EXERCISE DESCRIPTION: Copy the text lines of each record below word for word, keeping their order. Leave the pictures out.

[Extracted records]
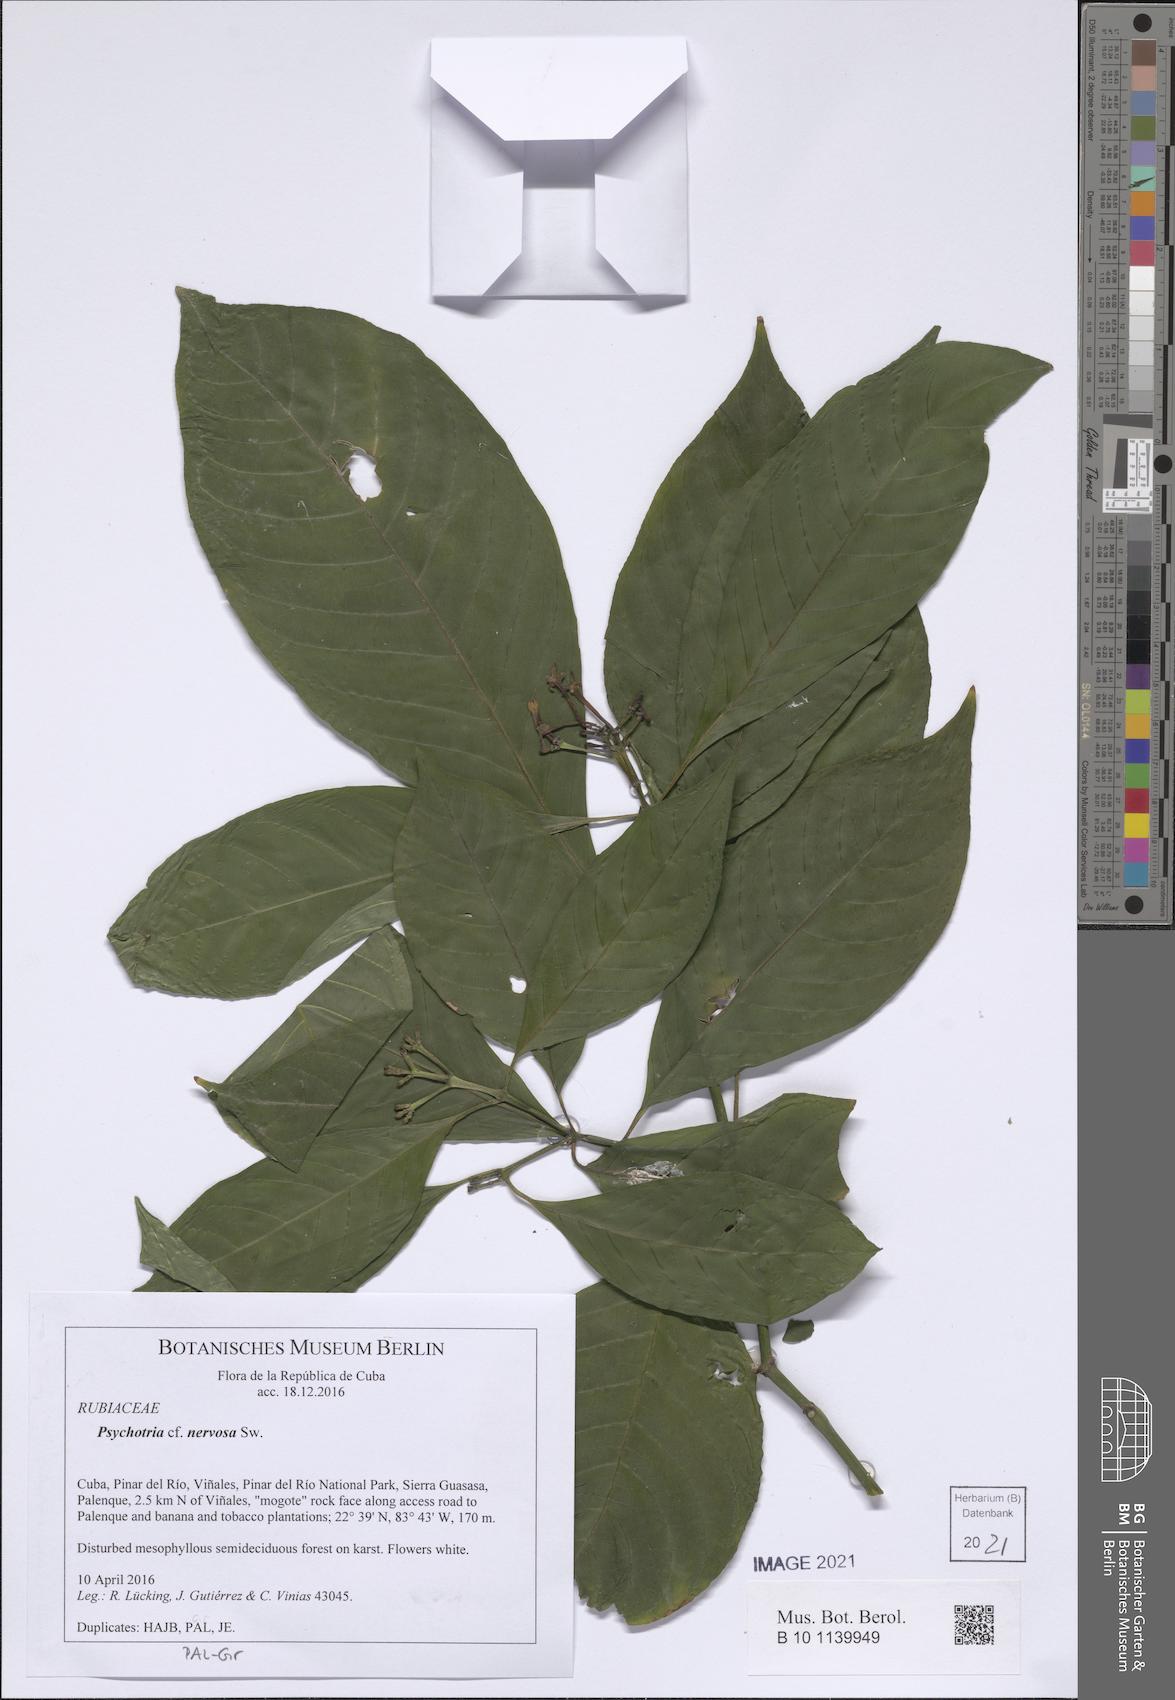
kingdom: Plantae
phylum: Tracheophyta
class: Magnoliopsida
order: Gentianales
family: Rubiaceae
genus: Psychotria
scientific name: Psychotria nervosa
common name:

ANSWER TO THE EXERCISE:
kingdom: Plantae
phylum: Tracheophyta
class: Magnoliopsida
order: Gentianales
family: Rubiaceae
genus: Psychotria
scientific name: Psychotria nervosa
common name:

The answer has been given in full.